Problem statement
Copy the lines of the listing below word for word, beginning with its first line and stopping after the line that contains "family: Ericaceae".

(Recorded data)

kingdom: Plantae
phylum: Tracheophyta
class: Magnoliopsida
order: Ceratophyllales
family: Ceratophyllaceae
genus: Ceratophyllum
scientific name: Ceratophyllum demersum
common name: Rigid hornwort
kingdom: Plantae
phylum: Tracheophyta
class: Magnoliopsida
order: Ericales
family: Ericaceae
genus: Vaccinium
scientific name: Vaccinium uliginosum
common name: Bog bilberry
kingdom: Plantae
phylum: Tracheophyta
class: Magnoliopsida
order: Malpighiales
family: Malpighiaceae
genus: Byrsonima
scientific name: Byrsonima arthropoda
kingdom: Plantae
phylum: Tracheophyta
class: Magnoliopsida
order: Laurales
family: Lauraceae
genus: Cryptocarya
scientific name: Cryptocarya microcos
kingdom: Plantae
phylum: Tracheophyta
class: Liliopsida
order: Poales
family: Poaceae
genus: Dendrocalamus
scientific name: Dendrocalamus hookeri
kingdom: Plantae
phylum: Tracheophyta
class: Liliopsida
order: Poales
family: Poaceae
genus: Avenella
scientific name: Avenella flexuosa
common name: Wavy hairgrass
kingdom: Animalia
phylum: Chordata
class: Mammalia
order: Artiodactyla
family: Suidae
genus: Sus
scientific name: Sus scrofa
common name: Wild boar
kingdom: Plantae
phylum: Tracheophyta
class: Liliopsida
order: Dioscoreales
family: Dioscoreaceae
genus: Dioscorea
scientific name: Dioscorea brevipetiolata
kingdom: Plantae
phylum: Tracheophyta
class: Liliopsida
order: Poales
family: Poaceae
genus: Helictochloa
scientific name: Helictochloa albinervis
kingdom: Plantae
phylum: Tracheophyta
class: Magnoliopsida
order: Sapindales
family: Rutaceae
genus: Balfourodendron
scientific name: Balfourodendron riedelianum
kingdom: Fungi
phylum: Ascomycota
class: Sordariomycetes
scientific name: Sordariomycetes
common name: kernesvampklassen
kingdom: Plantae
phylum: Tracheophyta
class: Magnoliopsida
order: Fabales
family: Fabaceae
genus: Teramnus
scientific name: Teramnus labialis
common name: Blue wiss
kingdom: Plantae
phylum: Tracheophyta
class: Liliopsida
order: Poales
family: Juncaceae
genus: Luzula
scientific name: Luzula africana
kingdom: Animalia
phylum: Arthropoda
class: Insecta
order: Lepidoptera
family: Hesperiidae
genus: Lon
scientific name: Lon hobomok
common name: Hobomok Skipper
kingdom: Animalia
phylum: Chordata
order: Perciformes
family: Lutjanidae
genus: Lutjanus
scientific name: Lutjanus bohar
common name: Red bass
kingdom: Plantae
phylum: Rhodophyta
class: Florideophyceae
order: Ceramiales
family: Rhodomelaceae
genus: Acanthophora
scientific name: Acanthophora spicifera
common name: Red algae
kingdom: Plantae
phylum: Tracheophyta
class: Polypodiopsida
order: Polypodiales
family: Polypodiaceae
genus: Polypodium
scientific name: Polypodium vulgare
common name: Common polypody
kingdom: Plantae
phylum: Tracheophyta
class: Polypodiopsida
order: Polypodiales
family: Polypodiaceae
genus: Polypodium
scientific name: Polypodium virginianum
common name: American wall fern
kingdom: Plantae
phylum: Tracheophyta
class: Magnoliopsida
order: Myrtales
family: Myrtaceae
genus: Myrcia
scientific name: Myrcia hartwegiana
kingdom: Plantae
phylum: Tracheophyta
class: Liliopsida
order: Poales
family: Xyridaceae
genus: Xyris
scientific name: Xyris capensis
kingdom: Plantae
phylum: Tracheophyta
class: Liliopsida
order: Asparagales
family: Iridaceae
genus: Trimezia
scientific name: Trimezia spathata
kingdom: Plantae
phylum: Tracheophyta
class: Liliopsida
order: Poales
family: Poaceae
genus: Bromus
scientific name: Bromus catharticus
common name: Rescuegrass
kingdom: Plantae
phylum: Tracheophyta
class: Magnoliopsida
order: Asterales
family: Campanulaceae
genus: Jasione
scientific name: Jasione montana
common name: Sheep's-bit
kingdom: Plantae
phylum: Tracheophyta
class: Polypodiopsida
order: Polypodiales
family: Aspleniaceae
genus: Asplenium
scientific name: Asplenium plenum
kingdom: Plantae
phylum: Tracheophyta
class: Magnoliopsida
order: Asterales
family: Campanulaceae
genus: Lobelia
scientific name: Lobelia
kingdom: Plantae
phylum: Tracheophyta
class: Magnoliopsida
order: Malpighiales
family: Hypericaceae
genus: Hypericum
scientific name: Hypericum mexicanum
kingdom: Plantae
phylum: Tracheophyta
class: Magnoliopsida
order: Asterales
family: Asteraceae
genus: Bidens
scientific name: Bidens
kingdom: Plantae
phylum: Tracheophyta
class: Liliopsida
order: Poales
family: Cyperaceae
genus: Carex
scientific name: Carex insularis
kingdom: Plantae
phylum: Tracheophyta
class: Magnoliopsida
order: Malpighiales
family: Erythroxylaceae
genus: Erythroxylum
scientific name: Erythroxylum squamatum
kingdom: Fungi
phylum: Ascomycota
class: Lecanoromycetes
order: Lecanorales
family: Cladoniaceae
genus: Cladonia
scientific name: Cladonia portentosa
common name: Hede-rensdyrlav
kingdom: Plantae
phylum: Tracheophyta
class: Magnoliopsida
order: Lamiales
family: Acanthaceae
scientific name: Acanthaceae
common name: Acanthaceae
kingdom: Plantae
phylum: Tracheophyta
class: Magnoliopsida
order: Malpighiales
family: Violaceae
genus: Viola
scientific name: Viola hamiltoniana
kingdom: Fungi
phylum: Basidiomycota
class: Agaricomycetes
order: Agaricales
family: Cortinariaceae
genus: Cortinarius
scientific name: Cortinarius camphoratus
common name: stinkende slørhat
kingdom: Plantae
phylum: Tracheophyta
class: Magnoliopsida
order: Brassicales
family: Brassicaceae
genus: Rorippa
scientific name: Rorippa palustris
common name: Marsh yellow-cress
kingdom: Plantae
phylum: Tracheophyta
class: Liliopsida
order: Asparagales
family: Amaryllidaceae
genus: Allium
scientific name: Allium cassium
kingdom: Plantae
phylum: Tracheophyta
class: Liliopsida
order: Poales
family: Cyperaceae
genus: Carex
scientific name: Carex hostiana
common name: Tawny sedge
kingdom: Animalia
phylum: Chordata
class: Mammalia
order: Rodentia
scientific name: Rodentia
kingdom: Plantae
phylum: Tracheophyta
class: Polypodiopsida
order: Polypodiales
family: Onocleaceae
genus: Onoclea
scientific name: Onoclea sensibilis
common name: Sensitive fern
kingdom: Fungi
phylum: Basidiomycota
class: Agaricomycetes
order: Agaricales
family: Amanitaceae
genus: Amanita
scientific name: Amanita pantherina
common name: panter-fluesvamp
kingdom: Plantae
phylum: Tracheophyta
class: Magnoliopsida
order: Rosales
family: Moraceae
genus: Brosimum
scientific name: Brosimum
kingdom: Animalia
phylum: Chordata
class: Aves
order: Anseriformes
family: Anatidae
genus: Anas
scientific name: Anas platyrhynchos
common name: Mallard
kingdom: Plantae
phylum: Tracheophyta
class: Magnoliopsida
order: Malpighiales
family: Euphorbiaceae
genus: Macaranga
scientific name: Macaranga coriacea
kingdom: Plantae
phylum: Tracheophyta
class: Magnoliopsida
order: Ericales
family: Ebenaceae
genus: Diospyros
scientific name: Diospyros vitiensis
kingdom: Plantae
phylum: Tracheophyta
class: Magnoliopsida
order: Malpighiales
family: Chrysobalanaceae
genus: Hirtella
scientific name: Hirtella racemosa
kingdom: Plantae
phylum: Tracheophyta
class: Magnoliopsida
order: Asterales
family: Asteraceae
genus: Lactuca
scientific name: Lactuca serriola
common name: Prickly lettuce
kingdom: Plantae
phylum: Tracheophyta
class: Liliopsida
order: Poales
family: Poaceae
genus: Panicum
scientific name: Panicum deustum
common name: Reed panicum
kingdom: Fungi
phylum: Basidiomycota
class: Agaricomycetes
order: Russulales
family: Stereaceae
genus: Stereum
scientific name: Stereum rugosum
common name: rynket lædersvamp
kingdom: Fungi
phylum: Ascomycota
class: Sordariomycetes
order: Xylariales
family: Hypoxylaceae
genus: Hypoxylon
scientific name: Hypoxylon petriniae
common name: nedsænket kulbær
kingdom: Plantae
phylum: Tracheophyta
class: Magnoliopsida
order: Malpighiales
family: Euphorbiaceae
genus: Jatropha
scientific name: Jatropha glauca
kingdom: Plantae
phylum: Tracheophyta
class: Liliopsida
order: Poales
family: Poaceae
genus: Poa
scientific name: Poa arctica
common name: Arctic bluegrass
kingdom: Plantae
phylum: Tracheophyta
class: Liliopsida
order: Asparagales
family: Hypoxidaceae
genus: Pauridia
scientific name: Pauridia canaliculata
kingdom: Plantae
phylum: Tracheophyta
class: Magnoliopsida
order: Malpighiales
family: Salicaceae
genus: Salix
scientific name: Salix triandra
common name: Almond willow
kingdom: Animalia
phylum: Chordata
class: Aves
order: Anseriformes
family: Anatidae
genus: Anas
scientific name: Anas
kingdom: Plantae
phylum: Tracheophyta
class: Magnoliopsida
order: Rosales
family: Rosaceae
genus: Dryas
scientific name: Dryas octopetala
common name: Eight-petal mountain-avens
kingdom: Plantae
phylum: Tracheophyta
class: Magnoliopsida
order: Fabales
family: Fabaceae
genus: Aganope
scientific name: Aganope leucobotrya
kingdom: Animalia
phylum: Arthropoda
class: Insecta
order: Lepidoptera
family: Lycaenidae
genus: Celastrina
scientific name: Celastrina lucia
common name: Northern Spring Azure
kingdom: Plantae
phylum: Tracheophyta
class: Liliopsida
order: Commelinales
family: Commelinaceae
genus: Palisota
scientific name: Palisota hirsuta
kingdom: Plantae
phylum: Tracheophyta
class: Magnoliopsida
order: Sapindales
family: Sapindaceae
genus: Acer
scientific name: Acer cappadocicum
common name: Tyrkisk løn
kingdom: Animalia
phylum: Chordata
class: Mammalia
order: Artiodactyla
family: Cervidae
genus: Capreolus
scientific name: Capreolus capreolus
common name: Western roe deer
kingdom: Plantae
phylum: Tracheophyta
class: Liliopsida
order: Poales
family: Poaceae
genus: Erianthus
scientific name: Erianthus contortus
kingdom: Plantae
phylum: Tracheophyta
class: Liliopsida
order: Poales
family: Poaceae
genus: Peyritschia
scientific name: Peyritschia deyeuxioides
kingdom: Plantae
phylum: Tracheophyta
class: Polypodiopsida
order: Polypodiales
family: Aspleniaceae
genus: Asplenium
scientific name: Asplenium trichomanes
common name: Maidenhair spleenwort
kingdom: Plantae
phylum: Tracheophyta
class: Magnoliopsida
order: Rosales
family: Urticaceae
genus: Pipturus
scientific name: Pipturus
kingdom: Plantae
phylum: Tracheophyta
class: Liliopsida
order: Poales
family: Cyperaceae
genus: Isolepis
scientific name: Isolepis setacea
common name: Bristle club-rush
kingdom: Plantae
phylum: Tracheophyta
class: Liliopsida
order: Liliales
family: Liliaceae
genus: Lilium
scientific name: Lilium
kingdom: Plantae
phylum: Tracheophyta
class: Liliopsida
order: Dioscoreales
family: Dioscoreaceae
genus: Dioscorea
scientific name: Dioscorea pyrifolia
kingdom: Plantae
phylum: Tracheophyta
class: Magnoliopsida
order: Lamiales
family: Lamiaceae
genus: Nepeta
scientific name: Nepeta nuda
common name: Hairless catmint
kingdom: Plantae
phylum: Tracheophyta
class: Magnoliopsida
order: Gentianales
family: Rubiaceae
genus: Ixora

Full solution
kingdom: Plantae
phylum: Tracheophyta
class: Magnoliopsida
order: Ceratophyllales
family: Ceratophyllaceae
genus: Ceratophyllum
scientific name: Ceratophyllum demersum
common name: Rigid hornwort
kingdom: Plantae
phylum: Tracheophyta
class: Magnoliopsida
order: Ericales
family: Ericaceae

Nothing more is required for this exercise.